Pick tentatively makes friends with some wild kids who are jumping their bikes over trash cans in the alley behind Grandma Grace’s house. He learns his way around town and spends a lot of time at the city pool, where he also experiences his first crush on a beautiful young diver.
He observes the adults in his world, especially Buddy, who has recently broken up with his long-time girlfriend and returned home from the University of Idaho to spend the summer working and riding his motorcycle. Grandma is a non-nonsense fifty-something widow with short salt-and-pepper hair who is determined to turn Pick into a responsible young man with her “work first, play later” approach and long list of daily chores.
The catalyst for Pick’s summer of change is the announcement of motorcycle daredevil Evel Knievel that he will attempt to jump the Snake River Canyon outside of town in early September. Buddy gets a job doing security at the jump site and promises to sneak Pick in for the big event. While Knievel’s endeavor provides Buddy with work, it provides Pick and his friends with dreams and inspiration, and they spend much of the summer attempting increasingly risky jumps with their bicycles.
Reading this novella brought me back to the simpler times of my youth (I turned 15 in the summer of 1974), when a bike was a ticket to freedom. I left my house in the morning and wasn’t expected to return until it started to get dark. (And I drank water out of a garden hose and lived to tell!)
Jones tells an endearing story about a sensitive and sensible young man growing up and slowly learning some painful truths about the adult world.
The five stories on offer here are a little darker. They concern characters that have reached turning points in their lives as they progress from confusion to constructive action.
“Saving Johanna” follows a down-on-her-luck recovering alcoholic caught in an abusive relationship who finds mercy and a second chance through her community service at the local library.
“The Last Husband” tells of Olive and her five husbands, the last of whom has just died. She is muddling along in her winter loneliness and takes advantage of the arrival of spring to replant the garden.

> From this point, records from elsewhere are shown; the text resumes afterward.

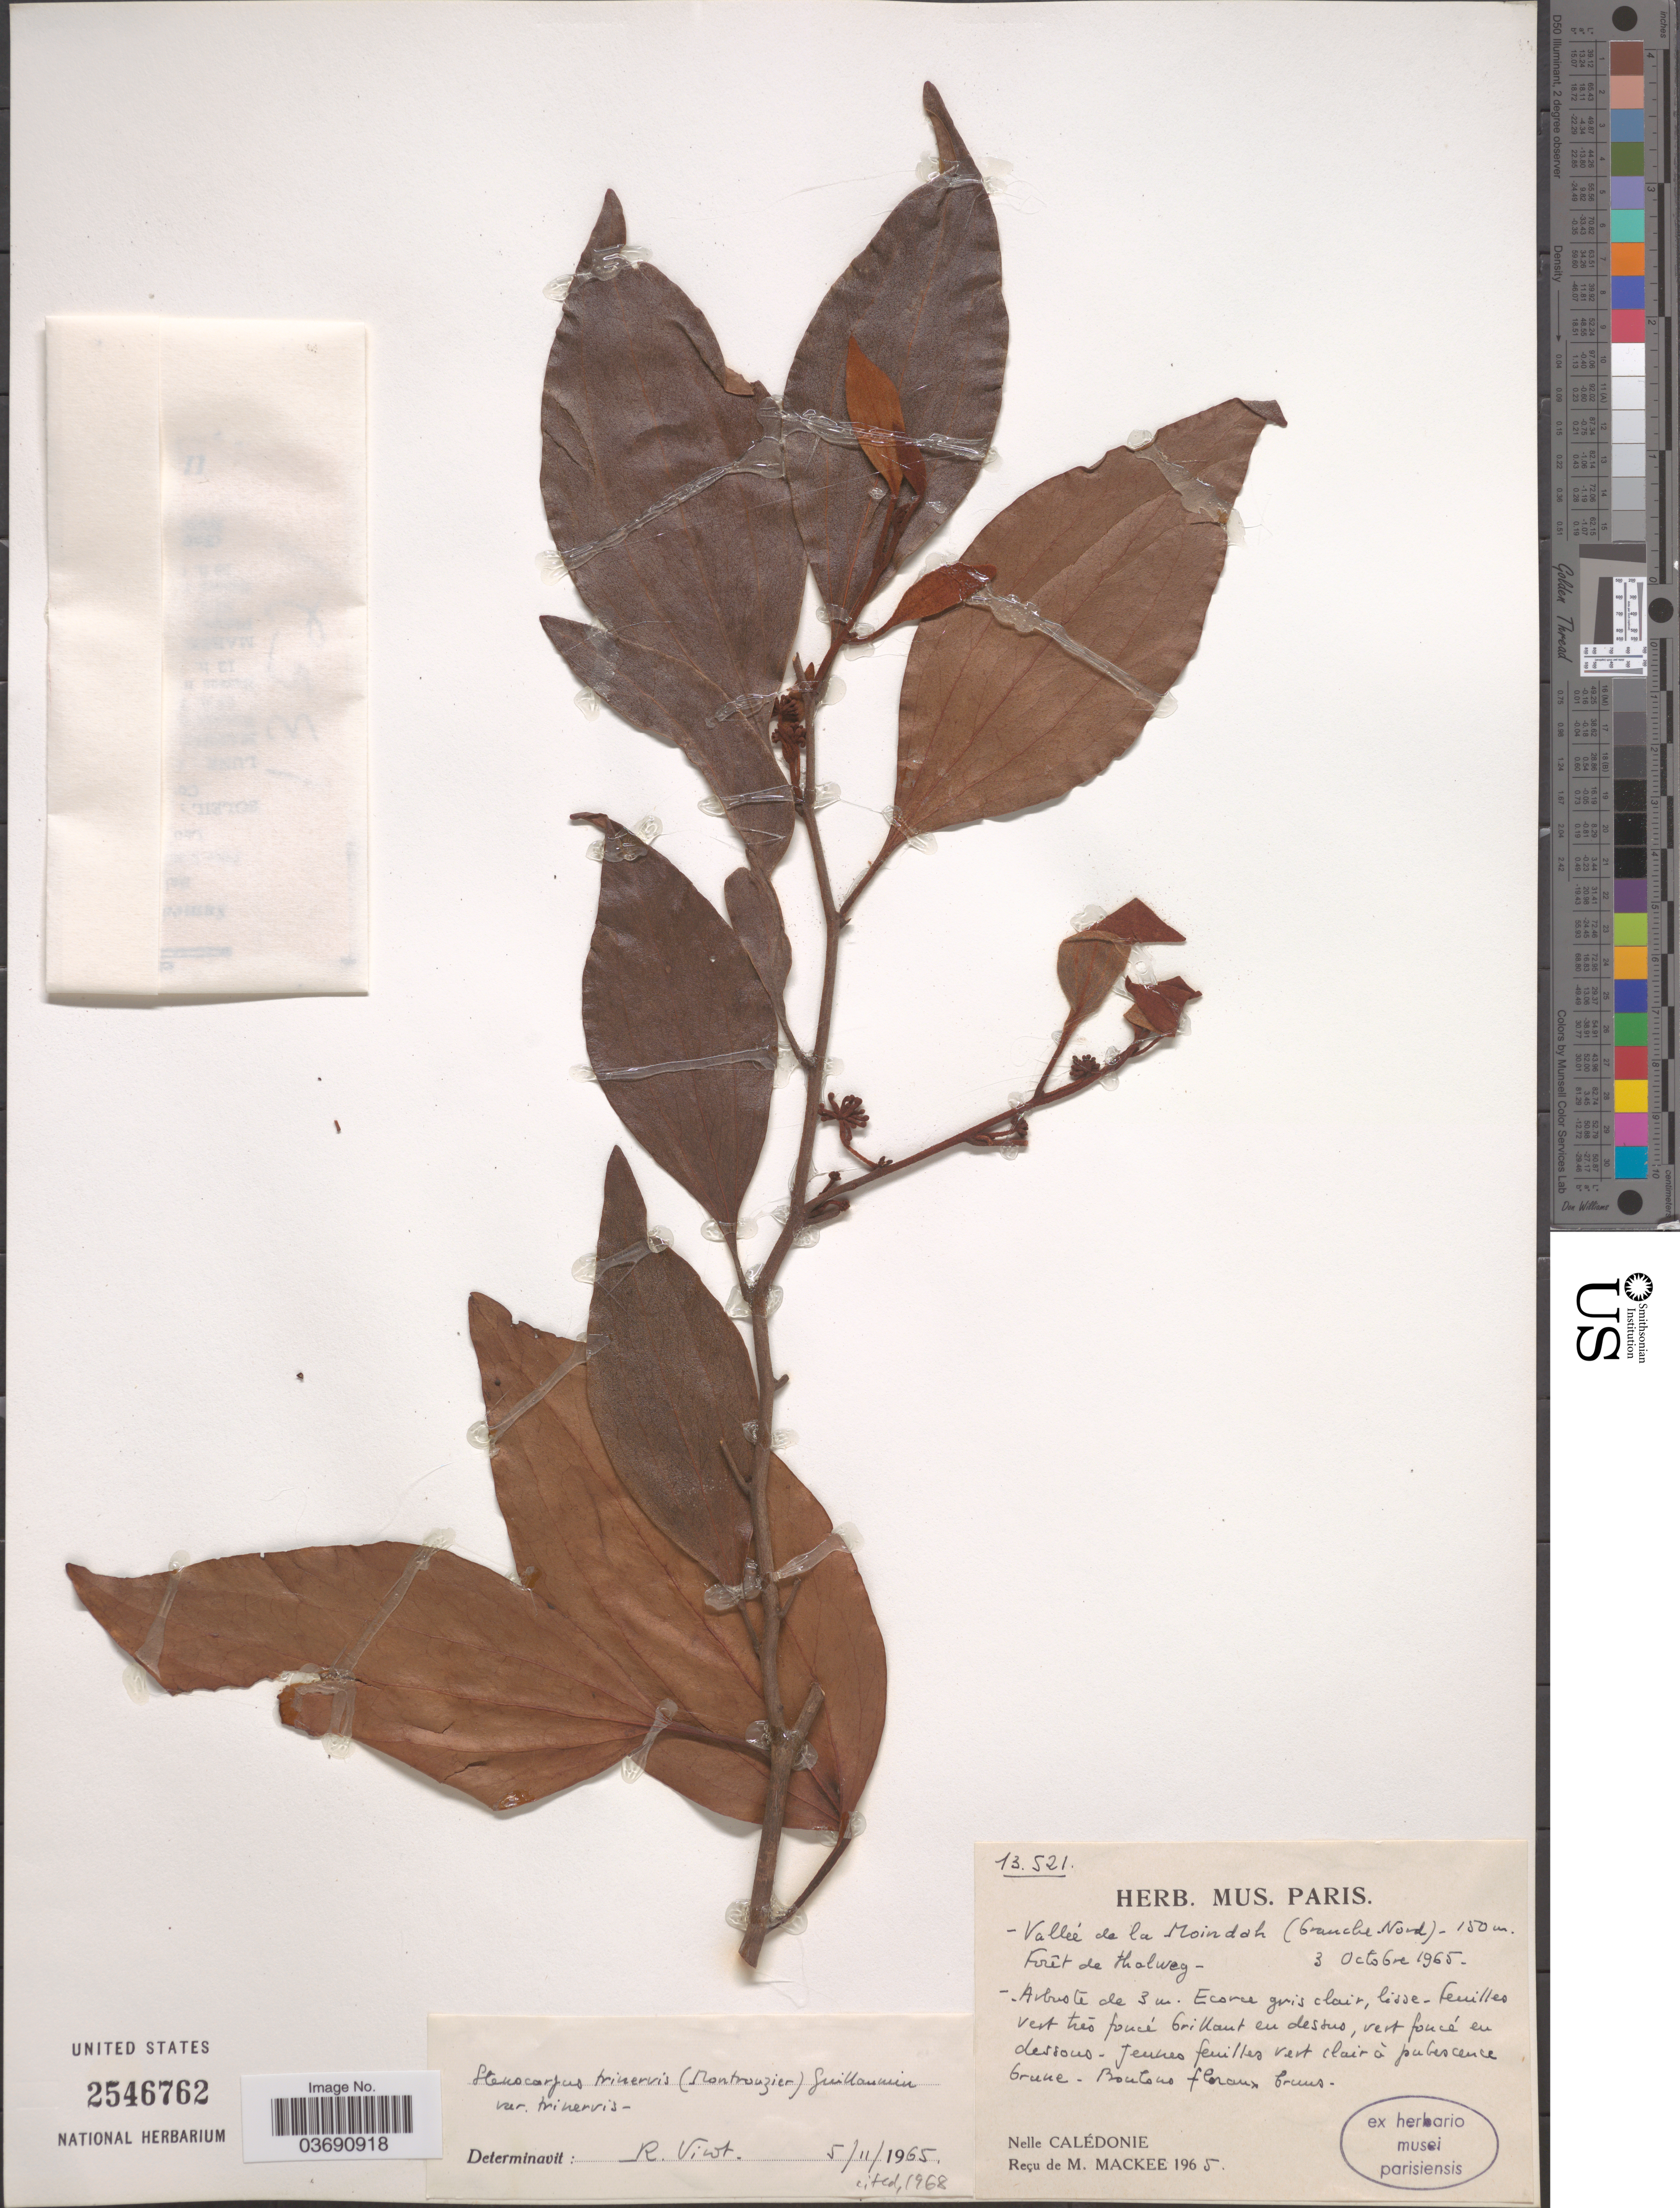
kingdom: Plantae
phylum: Tracheophyta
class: Magnoliopsida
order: Proteales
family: Proteaceae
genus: Stenocarpus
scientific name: Stenocarpus trinervis var. trinervis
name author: (Montrouz.) Guillaumin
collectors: M. Mackee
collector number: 13521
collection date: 1965-10-03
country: New Caledonia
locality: Vallée de la Moindah (Granche Nord). Forêt de Thalweg. Nelle Calédonie.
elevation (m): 150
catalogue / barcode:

To her surprise, her only living ex-husband, Eddie, shows up. Eddie had once tried to kill Olive and spent some time in prison. But that was a long time ago. They chat and get caught up, and Eddie invites Olive to go fishing with him. When Olive’s daughter from an earlier marriage, Geri, finds out that Eddie has reappeared, she is not happy. But Olive has other ideas in what could be her last spring.
“A Lesson on How to Attract a Man” returns to childhood friendships, in particular that one girl who was ahead of all the others. Meg and Renee haven’t seen each other in years. When they meet for coffee, their conversation turns to their time in eighth grade at St. Martin’s and their classmate, Jaynie Aniston, who always seemed to be surrounded by boys. What was she saying to them that always made them smile and laugh? The other girls were mystified by Jaynie’s secret power over the boys. Through a series of school dances that year, Meg and Renee learn Jaynie’s secret. And it has lasting effects on Meg’s life.
“I Don’t Come Here Often” gives us a close look at the quirky customers of a Boise Laundromat. The closing story, “Wyoming” follows 12-year-old Jen, who has persuaded her 16-year-old neighbor, Jeremy, to help her run away. Jen’s mother died four years earlier, and her father has just remarried. Not surprisingly, Jen resents and despises her new stepmother, Lillian. Jeremy has an old truck, and is tired of being his drunken father’s punching bag, so they decide to head east to Wyoming. But the journey doesn’t go quite as Jen had planned. Perhaps she isn’t as independent as she’d thought. And perhaps Lillian isn’t really an evil stepmother.
Evel Knievel Jumps the Snake River Canyon and Other Stories Close to Home is a fast and pleasantly bumpy ride through the lives of idiosyncratic characters trying to find their way across one kind of chasm or another.